There's going to be a swimming event in the Serpentine this weekend. I wonder whether it will be fortunately discovered that the algae have gone away.

The Albert Memorial glittering in sunlight against a stormy sky,


  1. Definitely will be okay to swim for a hefty whack....

  2. Well done all round to the goose rescuers..lovely photo of the memorial....I do especially like the close up pics of bees etc...I guess a quality camera helps !.regards, Stephen.

    1. The bees are photographed from 8 feet away with the 600mm lens. It beats using a macro lens that scares the insects off.

  3. Better a photo of fungus than that dreadful sculpture: Henry really got away with it there :l

    1. The fungus looks very like Zaha Hadid's restaurant just up the hill.

    2. When I went to check the fungus today, it was already very rotten and came apart immediately. My best guess, given the condition of the specimen, is that it probably is Leucopaxillus giganteus, the giant funnel.

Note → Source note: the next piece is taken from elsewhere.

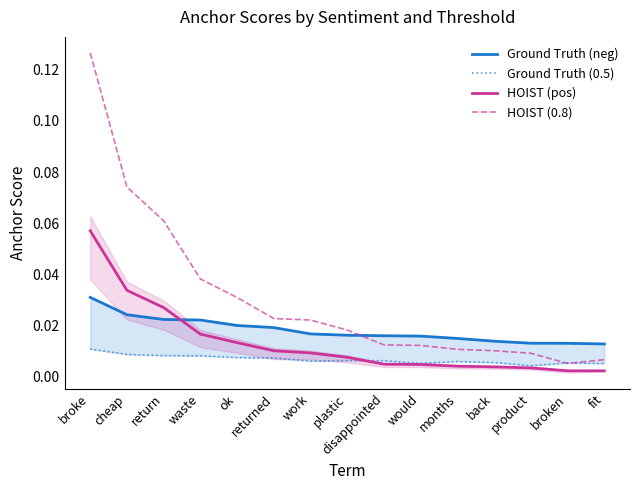

True or false: HOIST (pos) and Ground Truth (0.5) cross at least once.

True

    3. Thank you for the identification. It looked quite firm yesterday, but I couldn't get a side view as it was behind the railings.

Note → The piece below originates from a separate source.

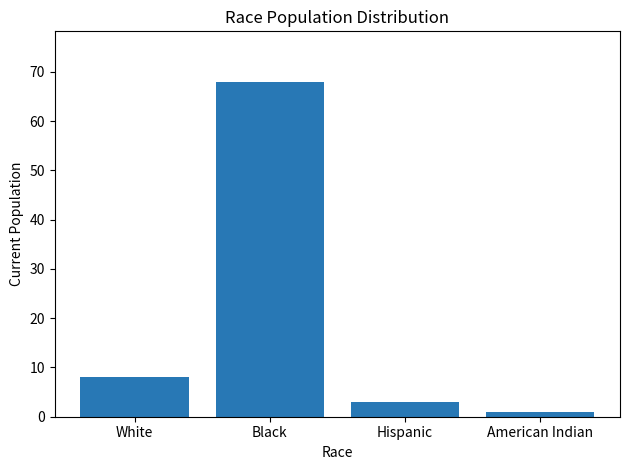

Reading right to left, extract all data points from this chart.

1	3	68	8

  4. I hope the swimmers won't get tangled
    up in the fishing lines or swallow a weight....Jenna

    1. There are worse things to swallow in the wake of a swan.

  5. What a spectacularly lit picture. It looks like something out of a fairytale.
    I was quite worried about the tangled Goose seeing the video; it looked to me as if it might take some wrangling to catch it. Fortunately it didn't look too frazzled, and I'm sure it will be eternally grateful to its kind saviours.
    What are the odds any of the swimmers will encounter a swan at its most territorial?

    1. This swimming event involves hundreds of swimmers thrashing round and round like a very slow wet buffalo stampede. It's enough to put off even the most aggressive swan.

      The Albert Memorial was designed, quite deliberately, as a giant version of a medieval reliquary for the bones of a saint. But instead of a saint we have a giant Albert holding the catalogue of the Great Exhibition, which was his own idea. He was a good man and I don't see why he shouldn't have a reliquary, but I think he would have balked if he knew he was going to be commemorated by this hilarious structure.

  6. Are they not contradicting their notices here..with one saying keep out of water from hazardous substance and another saying swim in water lol. Makes sense.